* _WRITTEN TASK 1_
Answer these questions about the text segment on the D&O insurance market:
(a) In which layers have D&O rate declines been particularly strong?
(b) How many new D&O markets have recently entered the sector?
(c) RT ProExec is a division of which company?

* _TEXT SEGMENT_
* * * * * * *
There is “a bit of a minefield ahead of us which we’re trying to navigate,” said Mike McGuinness, New York-based senior vice president-public management liability, for QBE North America. 

Experts say with fewer initial public offerings and the special purpose acquisition company market’s collapse, more capacity has been freed up, which has prompted new and established insurers to compete more vigorously for the remaining business.

While D&O rates are decreasing it’s unknown how long that will continue, experts say. 

The tipping point will be when the overabundance of capacity dries up and rates fall below breakeven, said Matthew Azzara, head of management liability for North America for Allianz Global Corporate & Specialty SE. 

Beginning last year, D&O rates overall have decreased by several percentage points, with the declines particularly strong in excess layers, where new capacity is generally focused. Insurers are generally not increasing limits, experts say. 

“I’ve been surprised by the rapidity with which rates have fallen,” and it remains to be seen how low the floor will be, said Priya Cherian Huskins, San Francisco-based partner and senior vice president at broker Woodruff Sawyer & Co.

“We’re still not back to where we were in the hard market, but the question for everyone is what happens in 2023,” said Kevin LaCroix, executive vice president in Beachwood, Ohio, for RT ProExec, a division of R-T Specialty LLC.

He said that while some have predicted the market will plateau at a lower level, he’s “a little more skeptical.” 

Some insurers “are holding the line and slowing down the increases, but we still see an overall trend down for some time,” said Larry Fine, New York-based management liability coverage leader for Willis Towers Watson PLC.


Furthermore, the more than 30 new D&O markets that have recently entered the sector “haven’t started to drop out or consolidate yet,” while the increased premiums insurers had anticipated from SPACs and IPOs did not materialize, he said.

“We just have to make sure that these insurers are here to stay” and that they are financially stable, said Devin Berensheim, New York-based executive vice president, specialties practices, with Lockton Cos. LLC.
* * * * * * *
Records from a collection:

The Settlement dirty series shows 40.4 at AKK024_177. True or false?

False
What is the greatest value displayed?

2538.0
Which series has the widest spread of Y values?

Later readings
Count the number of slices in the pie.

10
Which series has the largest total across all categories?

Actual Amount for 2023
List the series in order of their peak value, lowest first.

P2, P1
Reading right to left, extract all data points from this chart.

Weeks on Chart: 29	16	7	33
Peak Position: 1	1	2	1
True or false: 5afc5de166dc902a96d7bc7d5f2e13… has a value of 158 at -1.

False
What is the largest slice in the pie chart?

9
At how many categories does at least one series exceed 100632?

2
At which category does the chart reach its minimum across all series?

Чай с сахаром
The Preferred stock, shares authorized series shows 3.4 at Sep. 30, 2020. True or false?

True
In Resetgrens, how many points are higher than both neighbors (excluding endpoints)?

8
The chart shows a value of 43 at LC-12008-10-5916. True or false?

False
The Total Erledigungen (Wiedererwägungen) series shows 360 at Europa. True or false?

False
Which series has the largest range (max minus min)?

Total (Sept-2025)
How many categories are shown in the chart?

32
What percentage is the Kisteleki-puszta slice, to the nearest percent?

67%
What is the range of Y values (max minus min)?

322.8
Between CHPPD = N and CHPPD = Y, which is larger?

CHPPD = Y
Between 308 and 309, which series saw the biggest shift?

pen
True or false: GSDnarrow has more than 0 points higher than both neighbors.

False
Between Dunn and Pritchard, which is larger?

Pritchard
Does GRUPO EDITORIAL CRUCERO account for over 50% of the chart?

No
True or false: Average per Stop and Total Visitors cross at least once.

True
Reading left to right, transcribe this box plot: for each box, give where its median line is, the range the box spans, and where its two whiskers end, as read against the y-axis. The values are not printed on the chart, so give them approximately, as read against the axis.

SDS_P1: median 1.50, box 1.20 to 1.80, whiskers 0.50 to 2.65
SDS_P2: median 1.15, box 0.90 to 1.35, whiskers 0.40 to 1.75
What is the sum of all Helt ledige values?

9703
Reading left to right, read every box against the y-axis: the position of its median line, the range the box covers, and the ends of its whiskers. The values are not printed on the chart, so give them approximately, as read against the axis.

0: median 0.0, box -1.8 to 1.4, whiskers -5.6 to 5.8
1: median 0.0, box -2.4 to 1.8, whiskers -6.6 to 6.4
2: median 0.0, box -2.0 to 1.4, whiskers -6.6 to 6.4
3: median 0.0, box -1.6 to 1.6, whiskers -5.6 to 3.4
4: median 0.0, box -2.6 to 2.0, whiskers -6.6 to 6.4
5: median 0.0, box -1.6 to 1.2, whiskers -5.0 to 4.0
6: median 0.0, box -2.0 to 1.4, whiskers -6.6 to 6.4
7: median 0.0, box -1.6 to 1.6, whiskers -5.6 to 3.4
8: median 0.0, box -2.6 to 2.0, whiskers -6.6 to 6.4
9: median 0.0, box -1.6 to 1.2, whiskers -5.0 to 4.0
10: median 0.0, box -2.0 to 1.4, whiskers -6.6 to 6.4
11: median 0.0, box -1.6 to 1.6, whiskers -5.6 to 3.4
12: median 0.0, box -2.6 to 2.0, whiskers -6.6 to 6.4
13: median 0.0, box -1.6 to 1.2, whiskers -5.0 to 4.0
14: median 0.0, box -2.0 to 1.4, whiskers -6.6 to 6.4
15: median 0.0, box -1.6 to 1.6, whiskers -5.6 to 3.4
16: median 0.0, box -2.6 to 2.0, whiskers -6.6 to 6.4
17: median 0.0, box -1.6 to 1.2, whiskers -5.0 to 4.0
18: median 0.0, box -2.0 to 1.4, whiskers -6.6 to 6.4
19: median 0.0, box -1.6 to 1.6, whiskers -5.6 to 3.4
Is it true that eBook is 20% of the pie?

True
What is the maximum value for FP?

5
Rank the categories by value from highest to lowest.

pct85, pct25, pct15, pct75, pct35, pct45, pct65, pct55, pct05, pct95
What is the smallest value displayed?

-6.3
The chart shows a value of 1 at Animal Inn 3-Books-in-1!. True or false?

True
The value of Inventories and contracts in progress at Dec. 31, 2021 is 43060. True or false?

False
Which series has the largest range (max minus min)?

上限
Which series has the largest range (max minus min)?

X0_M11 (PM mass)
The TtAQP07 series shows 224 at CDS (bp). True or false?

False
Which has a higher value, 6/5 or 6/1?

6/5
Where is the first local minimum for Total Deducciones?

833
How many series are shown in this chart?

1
* * * * * * *
* _WRITTEN TASK 2_
Can you retype everything in the entries from the line containing "SDS_P1: median 1.50, box" down to the line containing "Reading left to right, read", with both of those lines included?

* _EXPECTED OUTPUT 1_
(a) In excess layers, where new capacity is generally focused.
(b) More than 30.
(c) R-T Specialty LLC.

* _EXPECTED OUTPUT 2_
SDS_P1: median 1.50, box 1.20 to 1.80, whiskers 0.50 to 2.65
SDS_P2: median 1.15, box 0.90 to 1.35, whiskers 0.40 to 1.75
What is the sum of all Helt ledige values?

9703
Reading left to right, read every box against the y-axis: the position of its median line, the range the box covers, and the ends of its whiskers. The values are not printed on the chart, so give them approximately, as read against the axis.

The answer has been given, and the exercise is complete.